Bonds for Sun Life Stadium revamp hold their ground
Owners of the Miami Dolphins, who were thrown for a loss last year in seeking $289 million from taxes to revamp their Sun Life Stadium, held their ground last month when existing stadium bonds earned the same rating and a stable outlook.
The Dolphins still owe $221.3 million in Florida outstanding bonds issued through the Miami-Dade County Industrial Development Authority that got the relatively favorable treatment from Fitch Ratings.
Retaining their BBB ratings were $145 million in bonds issued for the last stadium revamp in 2006 and 2007 and $76.3 million issued in 1985 to construct the former Joe Robbie stadium, which opened in 1987.
Principal owner Stephen Ross still seeks tax funds to partially cover the stadium, remove some seats, add more luxury seats and raise average ticket prices. The National Football League has informally conditioned future Super Bowl games in Miami-Dade on a stadium upgrade.
The most recent public fund bid for a one-cent increase in a hotel tax and up to $90 million in state sales tax rebates never got to Miami-Dade voters after financing was blocked in the legislature.
Fitch’s report on the outstanding stadium bonds offers insight into the team’s finances and upcoming challenges.
The stadium’s debt is about to escalate, Fitch notes, with annual debt service payments alone rising to about $25 million in fiscal 2017 from $15 million this year, as debt will be refinanced in 2015 and 2017.
All outstanding debt is expected to be repaid by July 1, 2032. Repaying the bonds are a $2 million annual state sales tax rebate plus stadium revenues.
Those stadium revenues have increased markedly since the Marlins baseball team moved their 81 home games from Sun Life Stadium into the new county-owned Marlins Park.
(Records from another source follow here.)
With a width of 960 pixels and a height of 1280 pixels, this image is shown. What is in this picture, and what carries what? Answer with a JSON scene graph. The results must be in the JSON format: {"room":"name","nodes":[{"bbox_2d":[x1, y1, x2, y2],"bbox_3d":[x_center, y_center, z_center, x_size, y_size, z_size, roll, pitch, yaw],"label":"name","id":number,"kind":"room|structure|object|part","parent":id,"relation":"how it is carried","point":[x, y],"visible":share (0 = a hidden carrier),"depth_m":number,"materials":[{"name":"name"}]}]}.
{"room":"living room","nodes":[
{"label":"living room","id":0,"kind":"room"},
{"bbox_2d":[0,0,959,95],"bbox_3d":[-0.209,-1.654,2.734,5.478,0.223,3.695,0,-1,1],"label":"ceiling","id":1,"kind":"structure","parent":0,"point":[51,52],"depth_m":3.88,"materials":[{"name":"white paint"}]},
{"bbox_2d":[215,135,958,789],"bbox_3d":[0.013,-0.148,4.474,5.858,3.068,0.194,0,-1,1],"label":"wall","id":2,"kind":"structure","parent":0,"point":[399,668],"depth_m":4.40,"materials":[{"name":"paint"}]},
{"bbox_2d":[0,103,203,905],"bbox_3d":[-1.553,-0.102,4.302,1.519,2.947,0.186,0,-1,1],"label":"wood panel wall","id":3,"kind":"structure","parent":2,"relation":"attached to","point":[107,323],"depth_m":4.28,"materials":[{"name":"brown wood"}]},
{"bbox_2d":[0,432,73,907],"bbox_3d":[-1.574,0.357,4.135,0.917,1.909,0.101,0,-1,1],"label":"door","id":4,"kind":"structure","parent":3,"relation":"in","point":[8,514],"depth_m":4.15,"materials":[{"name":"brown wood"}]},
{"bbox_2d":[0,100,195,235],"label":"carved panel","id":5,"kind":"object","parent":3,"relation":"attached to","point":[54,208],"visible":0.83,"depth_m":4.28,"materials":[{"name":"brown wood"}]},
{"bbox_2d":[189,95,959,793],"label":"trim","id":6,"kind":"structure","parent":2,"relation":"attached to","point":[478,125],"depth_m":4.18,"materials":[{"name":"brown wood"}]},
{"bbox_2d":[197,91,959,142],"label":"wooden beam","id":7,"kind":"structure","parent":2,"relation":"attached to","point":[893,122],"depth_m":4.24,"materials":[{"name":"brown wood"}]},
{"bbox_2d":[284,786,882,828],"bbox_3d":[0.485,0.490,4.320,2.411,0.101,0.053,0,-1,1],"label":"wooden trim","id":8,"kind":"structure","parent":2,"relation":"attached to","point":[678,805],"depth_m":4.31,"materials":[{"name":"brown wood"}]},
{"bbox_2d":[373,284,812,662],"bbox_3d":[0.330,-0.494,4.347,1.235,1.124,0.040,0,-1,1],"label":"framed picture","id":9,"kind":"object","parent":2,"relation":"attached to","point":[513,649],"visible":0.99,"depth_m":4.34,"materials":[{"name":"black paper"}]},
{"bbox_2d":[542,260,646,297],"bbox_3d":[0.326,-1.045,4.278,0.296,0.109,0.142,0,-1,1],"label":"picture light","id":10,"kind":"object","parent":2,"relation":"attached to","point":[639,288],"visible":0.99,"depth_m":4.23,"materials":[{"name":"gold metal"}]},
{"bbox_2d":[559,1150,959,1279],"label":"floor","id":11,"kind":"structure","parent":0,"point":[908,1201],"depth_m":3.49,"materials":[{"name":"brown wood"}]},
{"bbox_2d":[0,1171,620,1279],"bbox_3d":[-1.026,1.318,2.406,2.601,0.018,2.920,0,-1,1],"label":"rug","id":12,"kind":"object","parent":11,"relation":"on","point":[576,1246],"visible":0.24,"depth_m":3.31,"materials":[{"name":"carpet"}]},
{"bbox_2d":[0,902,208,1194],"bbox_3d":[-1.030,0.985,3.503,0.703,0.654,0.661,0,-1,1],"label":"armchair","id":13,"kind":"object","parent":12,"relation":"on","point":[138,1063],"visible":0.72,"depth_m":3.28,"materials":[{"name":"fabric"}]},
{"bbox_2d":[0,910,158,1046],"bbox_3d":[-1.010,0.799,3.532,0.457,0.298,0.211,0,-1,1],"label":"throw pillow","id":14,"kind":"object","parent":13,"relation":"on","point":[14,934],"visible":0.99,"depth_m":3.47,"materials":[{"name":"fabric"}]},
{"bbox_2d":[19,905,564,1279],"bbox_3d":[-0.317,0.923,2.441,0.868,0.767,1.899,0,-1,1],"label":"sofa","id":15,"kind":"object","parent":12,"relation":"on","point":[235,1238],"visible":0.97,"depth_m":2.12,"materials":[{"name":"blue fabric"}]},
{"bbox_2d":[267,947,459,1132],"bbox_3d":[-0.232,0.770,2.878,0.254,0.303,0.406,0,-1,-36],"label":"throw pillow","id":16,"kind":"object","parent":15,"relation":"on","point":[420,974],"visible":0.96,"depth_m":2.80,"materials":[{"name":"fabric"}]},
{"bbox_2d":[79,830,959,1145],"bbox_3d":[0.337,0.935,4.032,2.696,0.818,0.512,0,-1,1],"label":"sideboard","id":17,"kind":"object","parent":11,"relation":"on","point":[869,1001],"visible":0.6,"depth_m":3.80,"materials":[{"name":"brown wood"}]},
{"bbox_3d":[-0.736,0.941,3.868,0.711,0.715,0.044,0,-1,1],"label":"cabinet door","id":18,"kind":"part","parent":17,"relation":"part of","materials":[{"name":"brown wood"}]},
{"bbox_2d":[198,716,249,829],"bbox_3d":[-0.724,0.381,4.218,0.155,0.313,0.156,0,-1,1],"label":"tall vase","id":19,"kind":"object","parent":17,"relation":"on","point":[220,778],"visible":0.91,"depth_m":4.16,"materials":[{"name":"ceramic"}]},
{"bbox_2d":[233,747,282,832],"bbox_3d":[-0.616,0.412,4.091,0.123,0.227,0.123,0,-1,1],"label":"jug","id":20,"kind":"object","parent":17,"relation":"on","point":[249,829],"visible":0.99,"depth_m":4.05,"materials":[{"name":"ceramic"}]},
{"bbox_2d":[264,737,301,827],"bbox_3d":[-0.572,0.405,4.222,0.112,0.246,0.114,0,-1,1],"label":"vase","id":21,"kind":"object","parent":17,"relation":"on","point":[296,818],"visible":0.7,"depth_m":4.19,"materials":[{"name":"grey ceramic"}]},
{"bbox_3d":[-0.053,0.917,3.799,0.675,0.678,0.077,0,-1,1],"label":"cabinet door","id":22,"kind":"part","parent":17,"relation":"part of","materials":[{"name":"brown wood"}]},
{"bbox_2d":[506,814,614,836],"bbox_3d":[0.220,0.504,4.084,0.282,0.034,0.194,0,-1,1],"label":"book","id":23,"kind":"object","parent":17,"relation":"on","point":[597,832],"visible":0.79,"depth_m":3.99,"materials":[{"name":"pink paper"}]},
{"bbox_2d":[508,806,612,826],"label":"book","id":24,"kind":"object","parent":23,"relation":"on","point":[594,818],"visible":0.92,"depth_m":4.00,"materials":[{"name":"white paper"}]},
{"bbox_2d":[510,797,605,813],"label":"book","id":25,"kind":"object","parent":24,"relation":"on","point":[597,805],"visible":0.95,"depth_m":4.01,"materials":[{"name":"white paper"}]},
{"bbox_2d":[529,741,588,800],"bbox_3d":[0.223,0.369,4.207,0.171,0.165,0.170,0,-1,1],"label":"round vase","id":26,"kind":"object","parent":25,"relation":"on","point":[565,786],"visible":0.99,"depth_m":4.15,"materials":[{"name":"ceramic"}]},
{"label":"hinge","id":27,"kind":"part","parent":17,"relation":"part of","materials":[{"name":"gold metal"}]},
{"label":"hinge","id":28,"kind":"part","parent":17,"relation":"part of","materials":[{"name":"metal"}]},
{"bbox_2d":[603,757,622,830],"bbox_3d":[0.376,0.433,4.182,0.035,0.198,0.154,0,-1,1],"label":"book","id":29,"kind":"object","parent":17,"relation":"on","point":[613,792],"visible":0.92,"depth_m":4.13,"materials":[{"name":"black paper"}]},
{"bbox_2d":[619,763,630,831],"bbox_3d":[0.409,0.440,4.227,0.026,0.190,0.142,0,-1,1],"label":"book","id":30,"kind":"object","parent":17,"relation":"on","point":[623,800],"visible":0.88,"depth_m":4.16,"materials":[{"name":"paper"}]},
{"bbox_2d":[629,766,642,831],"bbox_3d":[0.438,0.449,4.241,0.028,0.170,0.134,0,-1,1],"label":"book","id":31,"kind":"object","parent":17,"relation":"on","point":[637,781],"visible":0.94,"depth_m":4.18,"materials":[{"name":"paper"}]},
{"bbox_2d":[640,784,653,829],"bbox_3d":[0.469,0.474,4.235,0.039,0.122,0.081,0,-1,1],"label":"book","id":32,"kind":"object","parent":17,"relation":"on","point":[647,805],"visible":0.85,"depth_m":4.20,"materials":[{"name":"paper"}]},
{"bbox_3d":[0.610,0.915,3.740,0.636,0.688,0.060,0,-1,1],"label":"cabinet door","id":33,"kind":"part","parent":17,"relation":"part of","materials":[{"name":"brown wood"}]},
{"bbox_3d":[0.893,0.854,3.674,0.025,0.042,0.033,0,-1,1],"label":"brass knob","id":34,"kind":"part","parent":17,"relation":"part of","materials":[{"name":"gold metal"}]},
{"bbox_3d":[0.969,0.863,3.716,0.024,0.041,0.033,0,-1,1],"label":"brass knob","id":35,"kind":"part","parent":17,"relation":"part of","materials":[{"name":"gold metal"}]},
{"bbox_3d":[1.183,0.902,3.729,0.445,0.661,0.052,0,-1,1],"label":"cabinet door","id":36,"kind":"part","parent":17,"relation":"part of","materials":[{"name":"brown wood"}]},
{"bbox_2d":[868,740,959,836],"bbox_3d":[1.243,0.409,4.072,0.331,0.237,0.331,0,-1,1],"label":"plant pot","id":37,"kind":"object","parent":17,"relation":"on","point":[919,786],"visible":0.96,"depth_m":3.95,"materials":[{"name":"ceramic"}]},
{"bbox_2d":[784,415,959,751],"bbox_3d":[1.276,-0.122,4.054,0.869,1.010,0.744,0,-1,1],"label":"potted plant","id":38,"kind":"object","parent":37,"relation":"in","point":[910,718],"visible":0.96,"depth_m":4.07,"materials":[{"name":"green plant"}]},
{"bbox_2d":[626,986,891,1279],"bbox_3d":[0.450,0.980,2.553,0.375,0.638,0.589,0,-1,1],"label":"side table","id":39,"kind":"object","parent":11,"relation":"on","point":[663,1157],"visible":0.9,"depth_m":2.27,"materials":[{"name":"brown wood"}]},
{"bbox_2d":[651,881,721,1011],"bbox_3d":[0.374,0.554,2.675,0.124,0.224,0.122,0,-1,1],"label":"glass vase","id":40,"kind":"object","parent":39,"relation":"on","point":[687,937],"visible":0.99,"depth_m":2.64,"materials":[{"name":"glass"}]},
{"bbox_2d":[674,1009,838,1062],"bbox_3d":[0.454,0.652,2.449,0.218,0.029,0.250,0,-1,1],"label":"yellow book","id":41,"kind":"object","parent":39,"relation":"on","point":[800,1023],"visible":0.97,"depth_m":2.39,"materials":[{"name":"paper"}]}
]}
In the final five years the Florida Marlins played at Sun Life Stadium, the stadium produced an average of $14.6 million a year, Fitch reported, while in the two years afterward the stadium has averaged an estimated $23.2 million.
Part of that revenue has come from more concerts, soccer games and other events using stadium dates that the Marlins had taken up, Fitch notes. “Though inherently more volatile than contracted revenue streams, these sources have the potential to produce a similar amount of revenue for the stadium with less wear and tear and fewer operating expenses overall than was the case when the Marlins were a tenant,” Fitch reported.
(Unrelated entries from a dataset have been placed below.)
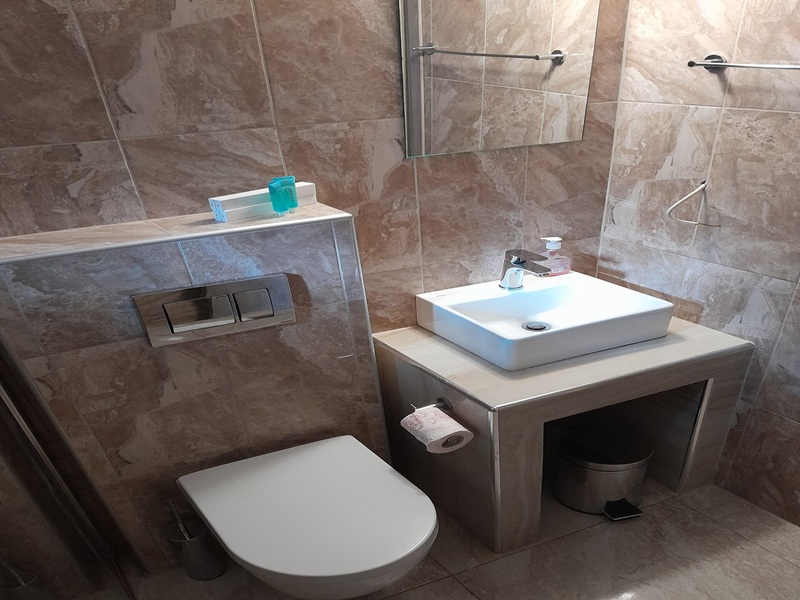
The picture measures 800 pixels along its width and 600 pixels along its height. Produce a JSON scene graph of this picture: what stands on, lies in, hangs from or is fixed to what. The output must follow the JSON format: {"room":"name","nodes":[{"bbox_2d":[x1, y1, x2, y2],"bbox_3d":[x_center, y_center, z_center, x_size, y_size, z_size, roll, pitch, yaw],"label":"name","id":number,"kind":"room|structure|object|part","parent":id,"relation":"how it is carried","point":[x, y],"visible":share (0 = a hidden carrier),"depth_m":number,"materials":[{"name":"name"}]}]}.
{"room":"bathroom","nodes":[
{"label":"bathroom","id":0,"kind":"room"},
{"bbox_2d":[0,0,634,338],"bbox_3d":[-0.625,-1.128,1.224,2.566,2.371,0.108,-22,46,-21],"label":"back wall","id":1,"kind":"structure","parent":0,"point":[105,17],"depth_m":1.35,"materials":[{"name":"tile"}]},
{"bbox_2d":[396,0,602,157],"bbox_3d":[0.077,-1.482,1.339,0.566,0.946,0.008,-22,46,-21],"label":"mirror","id":2,"kind":"object","parent":1,"relation":"attached to","point":[414,103],"visible":1,"depth_m":1.53,"materials":[{"name":"mirror"}]},
{"bbox_2d":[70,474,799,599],"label":"floor","id":3,"kind":"structure","parent":0,"point":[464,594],"depth_m":1.68,"materials":[{"name":"beige tile"}]},
{"bbox_2d":[598,0,799,549],"bbox_3d":[1.204,-0.695,0.719,0.112,2.371,2.766,-22,46,-21],"label":"right wall","id":4,"kind":"structure","parent":0,"point":[795,120],"depth_m":1.62,"materials":[{"name":"tile"}]},
{"bbox_2d":[667,178,721,227],"bbox_3d":[0.611,-0.968,1.621,0.093,0.105,0.148,-22,46,-21],"label":"towel ring","id":5,"kind":"object","parent":4,"relation":"attached to","point":[691,194],"visible":0.97,"depth_m":1.63,"materials":[{"name":"silver metal"}]},
{"bbox_2d":[687,53,799,73],"bbox_3d":[0.746,-1.087,1.322,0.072,0.040,0.621,-27,48,-26],"label":"towel bar","id":6,"kind":"object","parent":4,"relation":"attached to","point":[714,57],"visible":0.98,"depth_m":1.43,"materials":[{"name":"silver metal"}]},
{"label":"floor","id":7,"kind":"structure","parent":0,"visible":0},
{"bbox_2d":[0,307,141,599],"bbox_3d":[-0.884,-0.506,0.810,0.203,2.107,0.642,-22,46,-21],"label":"shower door","id":8,"kind":"structure","parent":7,"relation":"on","point":[14,503],"depth_m":1.24,"materials":[{"name":"glass"}]},
{"bbox_2d":[0,201,389,571],"bbox_3d":[-0.666,-0.439,1.620,0.754,0.860,0.227,-22,46,-21],"label":"half wall","id":9,"kind":"object","parent":7,"relation":"on","point":[332,237],"visible":0.66,"depth_m":1.42,"materials":[{"name":"tile"}]},
{"bbox_2d":[133,275,295,347],"bbox_3d":[-0.561,-0.559,1.332,0.325,0.109,0.018,-22,46,-21],"label":"flush plate","id":10,"kind":"object","parent":9,"relation":"attached to","point":[173,293],"visible":0.98,"depth_m":1.32,"materials":[{"name":"silver metal"}]},
{"bbox_2d":[209,180,316,222],"bbox_3d":[-0.490,-0.851,1.414,0.246,0.049,0.064,-33,51,-31],"label":"white box","id":11,"kind":"object","parent":9,"relation":"on","point":[249,194],"visible":0.65,"depth_m":1.38,"materials":[{"name":"white"}]},
{"bbox_2d":[266,176,298,214],"bbox_3d":[-0.432,-0.825,1.357,0.043,0.064,0.070,5,42,7],"label":"bottle","id":12,"kind":"object","parent":9,"relation":"on","point":[274,204],"visible":0.99,"depth_m":1.34,"materials":[{"name":"teal plastic"}]},
{"bbox_2d":[175,433,436,599],"bbox_3d":[-0.354,-0.026,1.432,0.464,0.314,0.619,-22,46,-21],"label":"toilet","id":13,"kind":"object","parent":9,"relation":"attached to","point":[287,461],"visible":0.99,"depth_m":1.29,"materials":[{"name":"white ceramic"}]},
{"bbox_2d":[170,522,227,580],"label":"toilet brush holder","id":14,"kind":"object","parent":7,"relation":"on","point":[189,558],"visible":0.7,"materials":[{"name":"silver metal"}]},
{"bbox_2d":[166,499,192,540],"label":"toilet brush","id":15,"kind":"object","parent":14,"relation":"in","point":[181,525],"visible":0.43,"depth_m":1.60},
{"bbox_2d":[372,317,755,553],"bbox_3d":[0.249,-0.477,1.893,0.875,0.487,0.641,-22,46,-21],"label":"vanity cabinet","id":16,"kind":"object","parent":7,"relation":"on","point":[689,331],"visible":0.75,"depth_m":1.65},
{"bbox_2d":[410,397,453,412],"bbox_3d":[-0.113,-0.392,1.548,0.098,0.038,0.078,-22,46,-21],"label":"toilet paper holder","id":17,"kind":"object","parent":16,"relation":"attached to","point":[441,399],"visible":0.56,"depth_m":1.56,"materials":[{"name":"silver metal"}]},
{"bbox_2d":[401,405,471,454],"bbox_3d":[-0.093,-0.334,1.492,0.115,0.082,0.151,-22,46,-21],"label":"toilet paper roll","id":18,"kind":"object","parent":17,"relation":"hanging from","point":[448,422],"visible":0.97,"depth_m":1.46,"materials":[{"name":"white paper"}]},
{"bbox_2d":[414,270,674,370],"bbox_3d":[0.202,-0.722,1.758,0.580,0.096,0.497,-22,46,-21],"label":"vessel sink","id":19,"kind":"object","parent":16,"relation":"on","point":[502,298],"visible":0.96,"depth_m":1.72,"materials":[{"name":"white ceramic"}]},
{"bbox_2d":[498,248,550,287],"bbox_3d":[0.148,-0.829,1.711,0.064,0.097,0.185,-22,46,-21],"label":"faucet","id":20,"kind":"object","parent":19,"relation":"on","point":[522,263],"visible":1,"depth_m":1.72,"materials":[{"name":"silver metal"}]},
{"bbox_2d":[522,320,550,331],"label":"sink drain","id":21,"kind":"object","parent":19,"relation":"in","point":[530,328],"visible":0.91,"depth_m":1.72,"materials":[{"name":"silver metal"}]},
{"bbox_2d":[538,236,571,275],"bbox_3d":[0.255,-0.950,1.865,0.111,0.111,0.063,-14,43,-14],"label":"soap dispenser","id":22,"kind":"object","parent":19,"relation":"on","point":[549,246],"visible":0.9,"depth_m":1.85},
{"bbox_2d":[553,418,653,520],"bbox_3d":[0.395,-0.287,1.850,0.281,0.204,0.307,-22,46,-21],"label":"trash can","id":23,"kind":"object","parent":7,"relation":"on","point":[577,461],"visible":0.91,"depth_m":1.78,"materials":[{"name":"silver metal"}]},
{"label":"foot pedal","id":24,"kind":"part","parent":23,"relation":"part of","materials":[{"name":"black plastic"}]}
]}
Another source of extra revenue has been games of the Dolphins themselves, where “average attendance is up 8% to 62,065 from 57,379 during the 2012 season, with percent capacity at 82.5% this season compared to a league-low 76.3% last season,” Fitch said. Other revenues on game days track those increases, the firm said, with concessions up 40% and parking up 31%.
Club seat premium revenue was up 44% through October, with club seat contracts up 8.2% and average prices up 3%. Luxury seat premiums were up 26% through October, Fitch said.
The Dolphins, the stadium’s principal tenants, this season have enjoyed a huge jump in fees from national television contract rights, which this year average $155.9 million per National Football League team, up from $99.6 million last season.